I'm actually amazed that you have intuited so well how best to deal with your daughter. I always advise parents of sociopathic leaning children to stay extremely consistent, don't get emotional, don't be critical to the extent that they feel like you are rejecting them or will reject who they are, don't punish -- incentivize and make the child see what's in it for them.
I think that sociopaths (particularly young ones) actually feel happier and thrive better in a world of clearly defined boundaries and rules that are so consistently enforced, the child will just start to take them as a given. I think having simple cause and effect rules/boundaries that have clear and predictable outcomes for acceptance/violation encourages the young sociopath to think of life as an interesting puzzle that can be gamed.
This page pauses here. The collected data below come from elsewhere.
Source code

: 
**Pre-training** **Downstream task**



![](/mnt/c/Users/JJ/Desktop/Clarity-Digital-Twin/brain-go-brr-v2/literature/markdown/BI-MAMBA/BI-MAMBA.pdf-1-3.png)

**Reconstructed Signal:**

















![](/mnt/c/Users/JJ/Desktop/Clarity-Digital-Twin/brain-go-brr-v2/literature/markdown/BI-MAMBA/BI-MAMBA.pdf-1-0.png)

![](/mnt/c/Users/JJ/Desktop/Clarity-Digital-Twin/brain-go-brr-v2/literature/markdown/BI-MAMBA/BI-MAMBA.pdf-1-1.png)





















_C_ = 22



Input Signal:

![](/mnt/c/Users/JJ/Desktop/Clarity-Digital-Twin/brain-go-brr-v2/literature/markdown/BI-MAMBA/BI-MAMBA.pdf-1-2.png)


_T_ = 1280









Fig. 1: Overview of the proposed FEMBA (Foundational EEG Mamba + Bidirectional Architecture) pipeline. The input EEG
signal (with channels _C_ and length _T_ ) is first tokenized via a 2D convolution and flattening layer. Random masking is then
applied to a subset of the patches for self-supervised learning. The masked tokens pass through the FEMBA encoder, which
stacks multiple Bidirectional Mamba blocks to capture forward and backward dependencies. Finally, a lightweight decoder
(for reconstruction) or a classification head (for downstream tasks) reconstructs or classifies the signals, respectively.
As long as the young sociopath believes that he or she can acquire some advantage through skillful planning and execution (and finds some measure of success, which I feel is almost a given), they will stay committed to the structure of the game you have set up. It's why sociopaths can be ruthless businessmen fiercely defending the principles of capitalism.
The worst thing that parents can do is to be inconsistent. It makes the child sociopath think that the game is rigged and it doesn't matter what he or she does, except to the extent that he or she can outcheat the cheater (the parent). Other big mistakes are being emotional (it's insulting to the child and he or she will lose respect for you). If you react emotionally and negatively to the child, the child will perceive it as a clear betrayal and one that will instantly dissipate any trust in the relationship.
This is a very important topic you have raised. Would you allow me to publish this exchange? I can redact out any information that you believe is too personal.